▶ [CONSIGNE 1]
Relevez tous les objectifs que le texte sur le Sommet sur les zones de haute montagne attribue à ce Sommet.

==== TEXTE RETENU ====

Grâce à la générosité du Réseau canadien des montagnes, j’ai récemment eu la très rare occasion en tant qu’étudiante au doctorat de participer au Sommet sur les zones de haute montagne à Genève, Suisse, du 29 au 31 octobre. Le Sommet est organisé par l’Organisation météorologique mondiale (OMM) et vise à favoriser un dialogue à haut niveau, à mobiliser les dirigeants et à élaborer une feuille de route vers une base de connaissances axée sur la science ainsi que sur les utilisateurs. Comme jeune chercheure qui étudie les montagnes du nord-ouest du Canada, je suis constamment entourée de scientifiques qui ont des vues similaires. Ces scientifiques reconnaissent non seulement les impacts terrifiants du changement climatique dans les régions alpines et la cryosphère, mais passent la majorité de leur carrière a essayer de mieux comprendre ces changements. Cette expérience m’a toutefois ouvert une perspective rafraîchissante sur la façon dont nos décisions en tant que scientifiques se traduisent en changements tangibles et significatifs sur la scène mondiale.
Au cours de ces trois jours, 200 dirigeants mondiaux, scientifiques et politiciens provenant de 45 pays ont discuté des changements rapides et sans précédent qui se produisent dans les régions montagneuses du monde entier en raison de l’accélération du changement climatique exacerbé par les activités humaines.
Les discussions de la réunion étaient centrées sur les thèmes suivants :
1) Forces motrices pour l’action et les avantages sociétaux ainsi que l’urgence de services hydrométéorologiques et climatiques coordonnés et durables.
2) Identifier les besoins prioritaires des utilisateurs en matière de connaissances socialement pertinentes, urgentes et nécessaires pour appuyer le développement durable et la réduction des risques liés au changement climatique.

==== DONNÉES FOURNIES ====

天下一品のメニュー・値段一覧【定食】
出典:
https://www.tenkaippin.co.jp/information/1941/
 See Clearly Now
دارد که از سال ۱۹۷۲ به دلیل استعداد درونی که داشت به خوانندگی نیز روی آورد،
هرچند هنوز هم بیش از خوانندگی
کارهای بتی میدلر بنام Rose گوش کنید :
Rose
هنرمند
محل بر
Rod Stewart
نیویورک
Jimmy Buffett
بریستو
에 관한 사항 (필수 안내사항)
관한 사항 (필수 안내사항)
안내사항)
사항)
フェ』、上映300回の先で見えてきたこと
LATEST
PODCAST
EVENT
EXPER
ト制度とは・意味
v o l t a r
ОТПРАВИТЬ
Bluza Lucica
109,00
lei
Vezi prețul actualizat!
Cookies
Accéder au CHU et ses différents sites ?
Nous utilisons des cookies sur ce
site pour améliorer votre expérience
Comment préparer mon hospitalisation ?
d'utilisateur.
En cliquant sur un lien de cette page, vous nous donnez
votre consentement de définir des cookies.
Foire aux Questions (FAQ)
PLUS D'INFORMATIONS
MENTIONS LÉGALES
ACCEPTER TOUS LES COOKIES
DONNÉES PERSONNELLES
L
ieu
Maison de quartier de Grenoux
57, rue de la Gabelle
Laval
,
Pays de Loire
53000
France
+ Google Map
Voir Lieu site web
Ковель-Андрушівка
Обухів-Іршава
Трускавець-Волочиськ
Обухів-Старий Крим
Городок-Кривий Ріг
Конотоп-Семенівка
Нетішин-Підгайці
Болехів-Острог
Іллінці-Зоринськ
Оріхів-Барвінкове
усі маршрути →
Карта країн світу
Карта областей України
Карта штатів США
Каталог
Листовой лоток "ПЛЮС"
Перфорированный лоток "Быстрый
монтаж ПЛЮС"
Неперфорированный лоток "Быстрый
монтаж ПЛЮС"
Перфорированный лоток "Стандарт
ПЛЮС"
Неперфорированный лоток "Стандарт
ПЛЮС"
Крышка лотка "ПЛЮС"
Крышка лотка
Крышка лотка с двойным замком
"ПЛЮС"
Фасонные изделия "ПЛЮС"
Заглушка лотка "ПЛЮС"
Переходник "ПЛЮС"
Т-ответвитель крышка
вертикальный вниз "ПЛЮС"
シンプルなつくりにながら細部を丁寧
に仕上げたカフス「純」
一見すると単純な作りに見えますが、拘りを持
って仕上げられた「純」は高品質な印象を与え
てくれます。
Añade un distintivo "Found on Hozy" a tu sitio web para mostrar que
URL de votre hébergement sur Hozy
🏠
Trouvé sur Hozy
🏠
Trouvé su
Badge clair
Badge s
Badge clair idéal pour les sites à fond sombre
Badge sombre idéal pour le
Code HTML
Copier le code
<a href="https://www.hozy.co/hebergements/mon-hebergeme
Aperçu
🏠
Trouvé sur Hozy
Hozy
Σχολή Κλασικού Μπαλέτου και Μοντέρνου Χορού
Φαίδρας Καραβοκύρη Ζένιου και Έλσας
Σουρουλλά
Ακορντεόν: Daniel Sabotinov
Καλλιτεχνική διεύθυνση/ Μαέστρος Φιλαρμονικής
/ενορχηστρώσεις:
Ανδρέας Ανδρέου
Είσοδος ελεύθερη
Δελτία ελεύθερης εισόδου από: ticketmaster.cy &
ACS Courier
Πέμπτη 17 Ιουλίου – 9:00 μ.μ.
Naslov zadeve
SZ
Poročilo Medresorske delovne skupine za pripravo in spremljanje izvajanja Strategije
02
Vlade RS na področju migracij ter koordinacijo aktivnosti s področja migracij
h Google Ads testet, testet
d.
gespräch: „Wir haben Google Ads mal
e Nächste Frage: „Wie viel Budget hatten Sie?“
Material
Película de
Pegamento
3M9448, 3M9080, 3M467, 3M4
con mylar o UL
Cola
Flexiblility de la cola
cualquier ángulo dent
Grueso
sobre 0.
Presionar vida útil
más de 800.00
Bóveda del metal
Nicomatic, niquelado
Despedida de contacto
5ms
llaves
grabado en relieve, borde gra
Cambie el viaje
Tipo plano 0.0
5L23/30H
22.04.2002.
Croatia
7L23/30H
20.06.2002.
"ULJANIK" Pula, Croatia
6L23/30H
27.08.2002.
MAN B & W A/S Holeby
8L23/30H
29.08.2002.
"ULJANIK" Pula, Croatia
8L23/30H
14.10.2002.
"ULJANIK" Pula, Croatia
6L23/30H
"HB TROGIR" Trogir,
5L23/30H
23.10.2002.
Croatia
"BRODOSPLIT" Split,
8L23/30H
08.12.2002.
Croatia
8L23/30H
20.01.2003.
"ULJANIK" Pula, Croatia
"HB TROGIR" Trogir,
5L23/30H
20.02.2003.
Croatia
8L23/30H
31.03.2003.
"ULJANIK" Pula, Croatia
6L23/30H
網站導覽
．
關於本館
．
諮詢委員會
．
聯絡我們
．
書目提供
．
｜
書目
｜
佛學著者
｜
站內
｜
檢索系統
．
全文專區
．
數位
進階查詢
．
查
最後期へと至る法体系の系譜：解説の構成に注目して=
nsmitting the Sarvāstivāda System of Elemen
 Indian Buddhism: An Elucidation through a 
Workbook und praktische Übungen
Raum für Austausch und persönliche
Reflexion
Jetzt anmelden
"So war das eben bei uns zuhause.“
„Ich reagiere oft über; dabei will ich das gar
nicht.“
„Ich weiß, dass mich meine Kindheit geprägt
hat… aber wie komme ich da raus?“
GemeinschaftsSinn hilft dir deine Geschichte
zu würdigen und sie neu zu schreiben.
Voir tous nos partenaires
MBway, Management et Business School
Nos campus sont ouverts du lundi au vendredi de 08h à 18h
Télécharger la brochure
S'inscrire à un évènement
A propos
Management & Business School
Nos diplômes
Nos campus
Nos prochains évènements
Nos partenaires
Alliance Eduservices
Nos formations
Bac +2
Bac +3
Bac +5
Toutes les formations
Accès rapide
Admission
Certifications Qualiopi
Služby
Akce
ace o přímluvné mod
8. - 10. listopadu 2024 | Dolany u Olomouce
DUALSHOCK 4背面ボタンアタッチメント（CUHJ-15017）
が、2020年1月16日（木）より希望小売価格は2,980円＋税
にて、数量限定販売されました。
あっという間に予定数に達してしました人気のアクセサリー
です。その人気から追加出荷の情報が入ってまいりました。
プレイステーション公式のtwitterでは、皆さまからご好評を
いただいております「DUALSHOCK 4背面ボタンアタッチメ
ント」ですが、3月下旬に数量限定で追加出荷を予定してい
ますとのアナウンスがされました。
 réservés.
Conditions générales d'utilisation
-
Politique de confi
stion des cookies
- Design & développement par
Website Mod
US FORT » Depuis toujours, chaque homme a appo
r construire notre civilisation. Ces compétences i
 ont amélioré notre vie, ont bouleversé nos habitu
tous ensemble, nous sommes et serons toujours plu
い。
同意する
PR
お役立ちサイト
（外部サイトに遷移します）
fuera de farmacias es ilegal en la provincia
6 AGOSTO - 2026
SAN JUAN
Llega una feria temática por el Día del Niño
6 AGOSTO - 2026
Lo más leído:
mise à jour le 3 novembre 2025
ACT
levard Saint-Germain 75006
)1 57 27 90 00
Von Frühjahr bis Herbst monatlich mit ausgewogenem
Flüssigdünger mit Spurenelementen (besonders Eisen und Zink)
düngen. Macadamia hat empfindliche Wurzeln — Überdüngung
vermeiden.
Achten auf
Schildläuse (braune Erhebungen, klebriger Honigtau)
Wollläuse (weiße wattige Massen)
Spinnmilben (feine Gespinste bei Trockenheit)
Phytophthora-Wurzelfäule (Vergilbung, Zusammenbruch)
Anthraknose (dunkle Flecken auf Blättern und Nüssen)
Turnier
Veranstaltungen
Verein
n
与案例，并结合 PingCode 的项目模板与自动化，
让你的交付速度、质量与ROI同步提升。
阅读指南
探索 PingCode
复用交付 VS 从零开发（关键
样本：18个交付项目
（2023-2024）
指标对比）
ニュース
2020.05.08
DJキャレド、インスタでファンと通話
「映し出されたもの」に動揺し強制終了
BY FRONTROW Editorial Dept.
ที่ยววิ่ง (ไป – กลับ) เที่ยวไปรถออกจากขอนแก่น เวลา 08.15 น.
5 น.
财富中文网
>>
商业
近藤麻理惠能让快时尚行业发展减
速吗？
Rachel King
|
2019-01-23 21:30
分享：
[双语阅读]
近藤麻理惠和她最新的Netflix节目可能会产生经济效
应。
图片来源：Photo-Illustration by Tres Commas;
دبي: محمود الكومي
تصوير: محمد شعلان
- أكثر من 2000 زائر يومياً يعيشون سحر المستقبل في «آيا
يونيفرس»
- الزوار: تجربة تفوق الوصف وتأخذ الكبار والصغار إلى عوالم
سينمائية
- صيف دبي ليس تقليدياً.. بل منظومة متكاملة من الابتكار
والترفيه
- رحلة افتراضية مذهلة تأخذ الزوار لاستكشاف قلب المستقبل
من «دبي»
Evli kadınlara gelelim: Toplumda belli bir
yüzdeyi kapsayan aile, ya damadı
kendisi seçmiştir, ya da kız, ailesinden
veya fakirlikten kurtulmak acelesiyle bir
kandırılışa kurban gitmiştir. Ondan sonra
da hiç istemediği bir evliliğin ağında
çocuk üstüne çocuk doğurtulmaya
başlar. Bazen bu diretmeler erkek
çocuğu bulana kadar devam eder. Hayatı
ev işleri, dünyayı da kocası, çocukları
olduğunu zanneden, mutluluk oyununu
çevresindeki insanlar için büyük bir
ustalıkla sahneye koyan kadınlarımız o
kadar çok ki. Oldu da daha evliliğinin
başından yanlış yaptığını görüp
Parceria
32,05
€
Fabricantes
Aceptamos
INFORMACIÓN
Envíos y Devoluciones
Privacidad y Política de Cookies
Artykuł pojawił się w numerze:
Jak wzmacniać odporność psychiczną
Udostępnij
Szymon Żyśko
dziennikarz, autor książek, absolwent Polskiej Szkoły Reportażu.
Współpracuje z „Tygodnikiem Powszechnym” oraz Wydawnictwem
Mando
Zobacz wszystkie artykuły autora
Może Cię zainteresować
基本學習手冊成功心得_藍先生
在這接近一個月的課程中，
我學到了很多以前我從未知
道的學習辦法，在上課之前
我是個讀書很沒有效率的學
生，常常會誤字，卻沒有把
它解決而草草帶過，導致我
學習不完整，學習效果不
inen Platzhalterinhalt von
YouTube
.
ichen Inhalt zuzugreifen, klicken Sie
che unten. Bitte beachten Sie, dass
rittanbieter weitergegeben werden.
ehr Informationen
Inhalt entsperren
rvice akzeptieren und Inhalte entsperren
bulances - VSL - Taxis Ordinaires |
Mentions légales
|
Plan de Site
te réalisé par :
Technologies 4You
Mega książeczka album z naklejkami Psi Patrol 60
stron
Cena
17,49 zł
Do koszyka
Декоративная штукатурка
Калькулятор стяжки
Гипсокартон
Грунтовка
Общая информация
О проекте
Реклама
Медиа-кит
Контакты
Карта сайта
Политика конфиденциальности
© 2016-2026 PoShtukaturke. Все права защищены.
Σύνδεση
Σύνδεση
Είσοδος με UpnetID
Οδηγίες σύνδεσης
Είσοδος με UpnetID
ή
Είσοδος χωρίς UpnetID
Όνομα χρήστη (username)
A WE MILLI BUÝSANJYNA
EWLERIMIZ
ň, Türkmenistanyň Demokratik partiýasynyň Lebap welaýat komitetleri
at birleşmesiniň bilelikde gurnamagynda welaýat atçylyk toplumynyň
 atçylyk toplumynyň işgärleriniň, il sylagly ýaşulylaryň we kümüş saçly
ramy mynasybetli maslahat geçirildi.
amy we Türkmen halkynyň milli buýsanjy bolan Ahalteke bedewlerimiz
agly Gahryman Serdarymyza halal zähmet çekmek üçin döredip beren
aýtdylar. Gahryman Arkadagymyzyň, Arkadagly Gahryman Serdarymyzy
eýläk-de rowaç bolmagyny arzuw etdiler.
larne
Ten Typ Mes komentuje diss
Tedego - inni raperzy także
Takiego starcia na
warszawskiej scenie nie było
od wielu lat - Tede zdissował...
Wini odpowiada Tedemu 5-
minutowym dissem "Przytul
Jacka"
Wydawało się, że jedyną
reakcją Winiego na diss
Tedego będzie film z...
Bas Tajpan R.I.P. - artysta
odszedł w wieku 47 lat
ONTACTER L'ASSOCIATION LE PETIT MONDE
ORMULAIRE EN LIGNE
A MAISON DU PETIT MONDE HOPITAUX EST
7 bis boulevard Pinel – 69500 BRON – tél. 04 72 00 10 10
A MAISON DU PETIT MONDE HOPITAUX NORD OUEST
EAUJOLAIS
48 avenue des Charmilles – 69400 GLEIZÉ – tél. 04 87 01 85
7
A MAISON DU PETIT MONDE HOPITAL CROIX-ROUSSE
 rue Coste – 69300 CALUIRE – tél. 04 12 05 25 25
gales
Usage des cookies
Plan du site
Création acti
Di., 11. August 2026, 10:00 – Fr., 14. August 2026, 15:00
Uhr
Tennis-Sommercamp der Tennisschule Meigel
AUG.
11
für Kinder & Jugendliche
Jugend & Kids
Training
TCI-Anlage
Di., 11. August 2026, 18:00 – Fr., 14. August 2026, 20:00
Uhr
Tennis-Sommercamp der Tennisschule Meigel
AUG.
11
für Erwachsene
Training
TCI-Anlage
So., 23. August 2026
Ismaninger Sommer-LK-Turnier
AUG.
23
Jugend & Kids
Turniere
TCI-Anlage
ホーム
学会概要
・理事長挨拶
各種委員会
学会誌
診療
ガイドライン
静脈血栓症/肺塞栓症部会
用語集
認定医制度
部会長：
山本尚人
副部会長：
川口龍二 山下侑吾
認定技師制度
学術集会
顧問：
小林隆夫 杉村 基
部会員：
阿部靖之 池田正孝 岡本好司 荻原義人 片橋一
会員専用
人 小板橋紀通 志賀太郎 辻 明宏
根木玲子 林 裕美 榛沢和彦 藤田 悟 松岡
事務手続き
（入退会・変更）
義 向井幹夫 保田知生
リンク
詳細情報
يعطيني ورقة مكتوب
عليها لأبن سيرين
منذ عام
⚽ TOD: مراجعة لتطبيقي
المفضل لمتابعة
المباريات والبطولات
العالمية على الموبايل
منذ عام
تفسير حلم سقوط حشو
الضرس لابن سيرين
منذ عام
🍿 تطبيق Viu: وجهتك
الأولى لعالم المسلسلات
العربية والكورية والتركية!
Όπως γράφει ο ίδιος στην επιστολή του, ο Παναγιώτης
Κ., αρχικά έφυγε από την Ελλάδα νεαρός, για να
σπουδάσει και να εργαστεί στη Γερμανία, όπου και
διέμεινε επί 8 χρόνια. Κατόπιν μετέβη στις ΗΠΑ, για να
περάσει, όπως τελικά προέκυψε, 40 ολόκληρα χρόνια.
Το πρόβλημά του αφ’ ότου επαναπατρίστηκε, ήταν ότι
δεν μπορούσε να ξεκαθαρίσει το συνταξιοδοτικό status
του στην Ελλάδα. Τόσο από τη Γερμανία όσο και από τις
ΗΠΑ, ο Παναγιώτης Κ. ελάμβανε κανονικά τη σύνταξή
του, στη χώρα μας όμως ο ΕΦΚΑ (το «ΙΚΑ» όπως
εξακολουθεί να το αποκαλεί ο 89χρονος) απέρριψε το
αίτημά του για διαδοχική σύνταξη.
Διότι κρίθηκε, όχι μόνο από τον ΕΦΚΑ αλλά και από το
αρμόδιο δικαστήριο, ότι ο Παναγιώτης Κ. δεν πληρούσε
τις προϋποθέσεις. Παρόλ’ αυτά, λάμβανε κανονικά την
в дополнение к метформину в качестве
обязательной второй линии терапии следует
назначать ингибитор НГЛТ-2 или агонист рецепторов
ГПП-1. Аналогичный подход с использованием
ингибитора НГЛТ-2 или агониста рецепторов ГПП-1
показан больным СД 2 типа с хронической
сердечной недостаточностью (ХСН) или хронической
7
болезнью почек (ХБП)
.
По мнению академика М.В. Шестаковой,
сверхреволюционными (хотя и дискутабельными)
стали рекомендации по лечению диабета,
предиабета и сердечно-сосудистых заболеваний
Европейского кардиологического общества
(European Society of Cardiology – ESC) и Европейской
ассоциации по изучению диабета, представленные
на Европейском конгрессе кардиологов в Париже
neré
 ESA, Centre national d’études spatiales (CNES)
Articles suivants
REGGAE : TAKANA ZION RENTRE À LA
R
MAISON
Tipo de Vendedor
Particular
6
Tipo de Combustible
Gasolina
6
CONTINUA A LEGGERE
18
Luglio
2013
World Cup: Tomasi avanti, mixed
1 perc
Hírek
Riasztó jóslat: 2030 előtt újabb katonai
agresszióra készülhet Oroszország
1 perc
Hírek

====

▶ [CONSIGNE 2]
Mettez à jour la liste en partant de son début et en terminant par la ligne qui contient "site pour améliorer votre expérience", incluse, en remplaçant "PODCAST" par "BALADO". Redonnez uniquement ces lignes, sans aucun autre changement.

▶ [RÉPONSE 1]
- Favoriser un dialogue à haut niveau
- Mobiliser les dirigeants
- Élaborer une feuille de route vers une base de connaissances axée sur la science ainsi que sur les utilisateurs

▶ [RÉPONSE 2]
天下一品のメニュー・値段一覧【定食】
出典:
https://www.tenkaippin.co.jp/information/1941/
 See Clearly Now
دارد که از سال ۱۹۷۲ به دلیل استعداد درونی که داشت به خوانندگی نیز روی آورد،
هرچند هنوز هم بیش از خوانندگی
کارهای بتی میدلر بنام Rose گوش کنید :
Rose
هنرمند
محل بر
Rod Stewart
نیویورک
Jimmy Buffett
بریستو
에 관한 사항 (필수 안내사항)
관한 사항 (필수 안내사항)
안내사항)
사항)
フェ』、上映300回の先で見えてきたこと
LATEST
BALADO
EVENT
EXPER
ト制度とは・意味
v o l t a r
ОТПРАВИТЬ
Bluza Lucica
109,00
lei
Vezi prețul actualizat!
Cookies
Accéder au CHU et ses différents sites ?
Nous utilisons des cookies sur ce
site pour améliorer votre expérience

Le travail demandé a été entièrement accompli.